Rishi Sunak asked to condemn schools simply for supporting trans kids
Prime minister Rishi Sunak has vowed to “protect children” after being asked to condemn schools and teachers simply for supporting trans kids.
During Prime Minister’s Questions (PMQs) on Wednesday (24 May), Sunak was asked by disgraced MP for North West Leicestershire Andrew Brigden: “Does the prime minister agree that it’s completely inappropriate for schools to encourage young people under the age of 18 to socially transition, for example, by changing their names and their pronouns.”
Bridgen, who was kicked out of the Conservative Party for comparing Covid-19 vaccinations to the Holocaust, claimed that social transiting is happening in schools without parents consent or “even knowledge in breach of parents human rights”.
He called on Sunak to instruct the Department for Education (DfE) to “order schools to stop indoctrinating our children and to concentrate on their duty of care to protect them”.
Social transitioning means when a trans person changes their name, pronouns, clothes, haircut or bathroom they use to match their gender identity.
Rishi Sunak: ‘It is absolutely right that schools are sensitive’
Tory PM Rishi Sunak explained in a feeble yet chilling response: “I’ve been very clear that when it comes to matters of sexual education it is absolutely right that schools are sensitive in how they teach those matters and they should be done in an age appropriate fashion.”
He added that the DfE is reviewing statutory guidance and curriculum for schools that will “tackle this particular issue” due to “cases raised with the government and others where this has not been the case”.

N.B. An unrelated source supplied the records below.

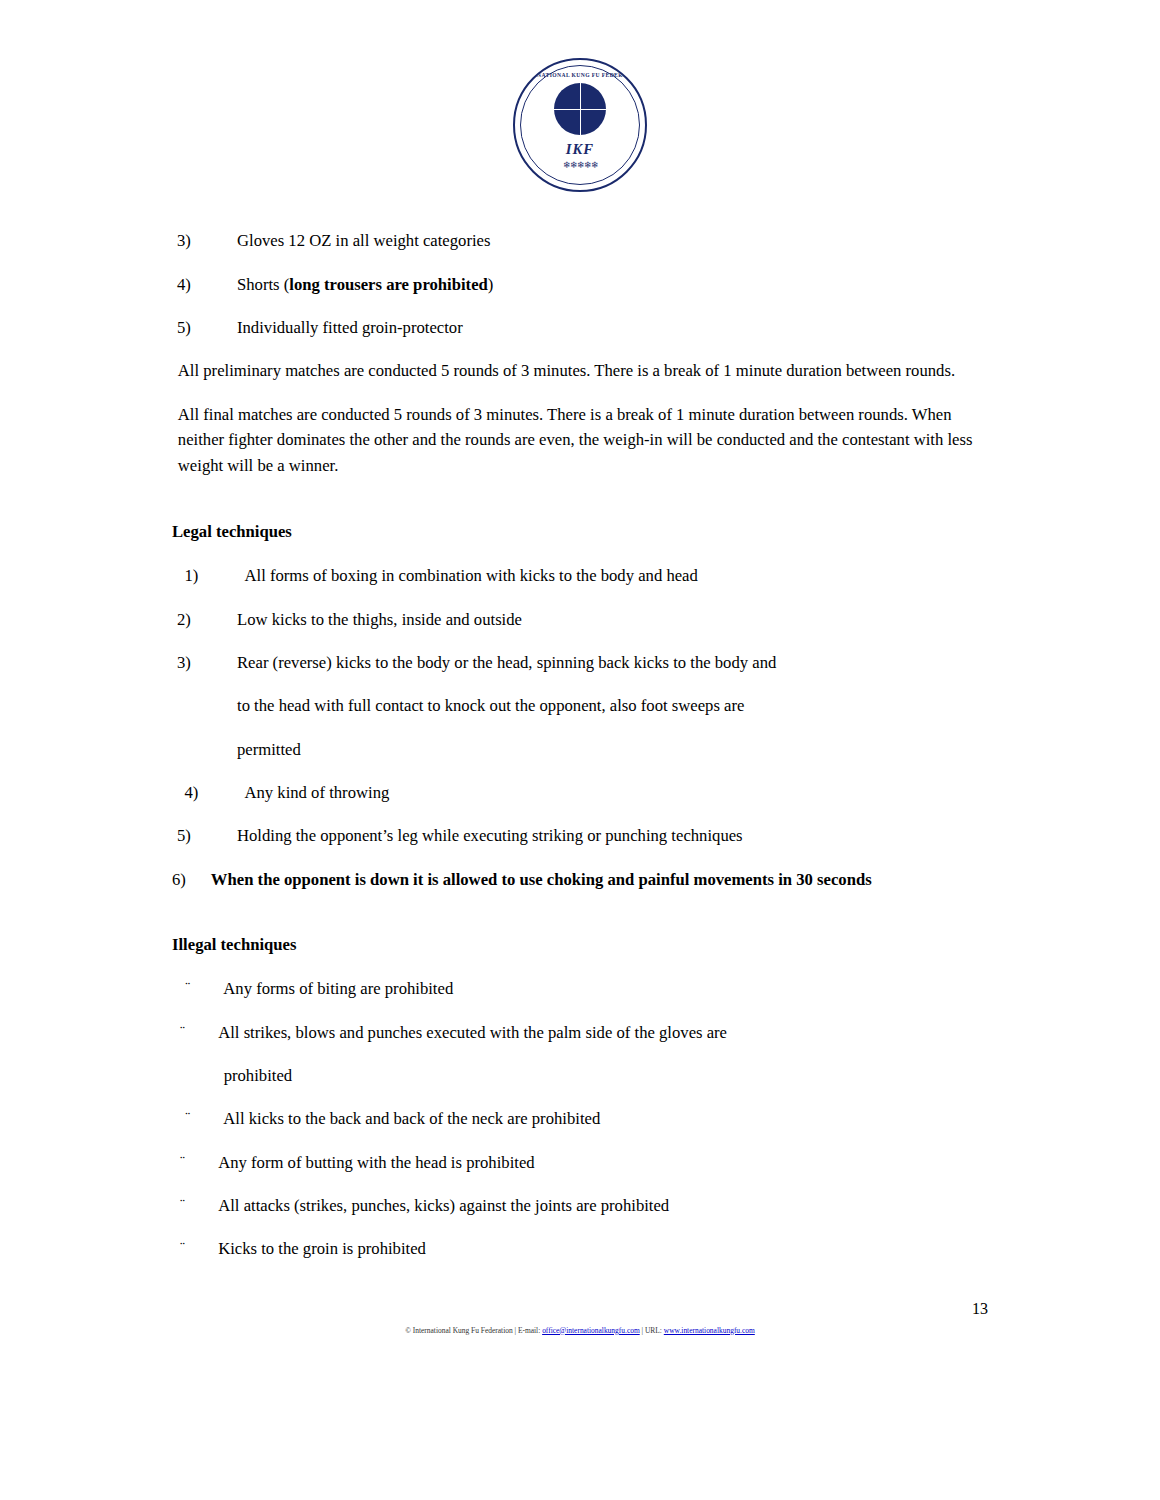INTERNATIONAL KUNG FU FEDERATION
IKF
❄❄❄❄❄
3) Gloves 12 OZ in all weight categories
4) Shorts (long trousers are prohibited)
5) Individually fitted groin-protector
All preliminary matches are conducted 5 rounds of 3 minutes. There is a break of 1 minute duration between rounds.
All final matches are conducted 5 rounds of 3 minutes. There is a break of 1 minute duration between rounds. When neither fighter dominates the other and the rounds are even, the weigh-in will be conducted and the contestant with less weight will be a winner.
Legal techniques
1) All forms of boxing in combination with kicks to the body and head
2) Low kicks to the thighs, inside and outside
3) Rear (reverse) kicks to the body or the head, spinning back kicks to the body and
to the head with full contact to knock out the opponent, also foot sweeps are
permitted
4) Any kind of throwing
5) Holding the opponent’s leg while executing striking or punching techniques
6) When the opponent is down it is allowed to use choking and painful movements in 30 seconds
Illegal techniques
¨Any forms of biting are prohibited
¨All strikes, blows and punches executed with the palm side of the gloves are
prohibited
¨All kicks to the back and back of the neck are prohibited
¨Any form of butting with the head is prohibited
¨All attacks (strikes, punches, kicks) against the joints are prohibited
¨Kicks to the groin is prohibited
13
© International Kung Fu Federation | E-mail: office@internationalkungfu.com | URL: www.internationalkungfu.com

He added: “I don’t think that’s acceptable. We must protect out children and that’s what our new guidance will do.”
Transphobic dog whistles
Use of the phrases “grooming” and “indoctrinating” when referring to the LGBTQ+ community have been adopted by right-wing bigots in a bid to stir up moral panic.
However, the tireless use of such phrases is backed up by zero evidence, with research conducted in 2022 finding that 94 per cent of trans kids who socially transitioned still identified as trans five years later.
Further research found claims that adolescents come out as trans to “flee LGB-related stigma” or due to “social contagion” are “not supported by data”.
Teachers concerned ahead of trans inclusion guidance
Education secretary Gillian Keegan told PinkNews at the end of 2022 that new guidance on trans inclusion in schools would be published at the start of 2023.
Calls for more precise guidance followed Keegan being “deeply concerned” about reports of “inappropriate lessons being taught in schools”, with the aim of the relationships, sex, health and education (RSHE) statutory guidance to stop pupils from being taught “contested and potentially damaging concepts”.
The proposed guidance, which is being spearheaded by Keegan and controversial equalities minister Kemi Badenoch, would recommend ‘triggers’ – such as a pupil changing their name, pronouns or a “boy wearing a skirt” – to help schools decide whether or not to out a queer pupil to their parents.
But some teachers are concerned that the guidance isn’t in students’ best interests, with one stating that it will work at “safeguarding Tory interests” rather than protecting vulnerable children.
In May, a case brought by the Bad Law Project saw a group of parents sue the DfE for failing to protect their children from so-called “trans ideology”.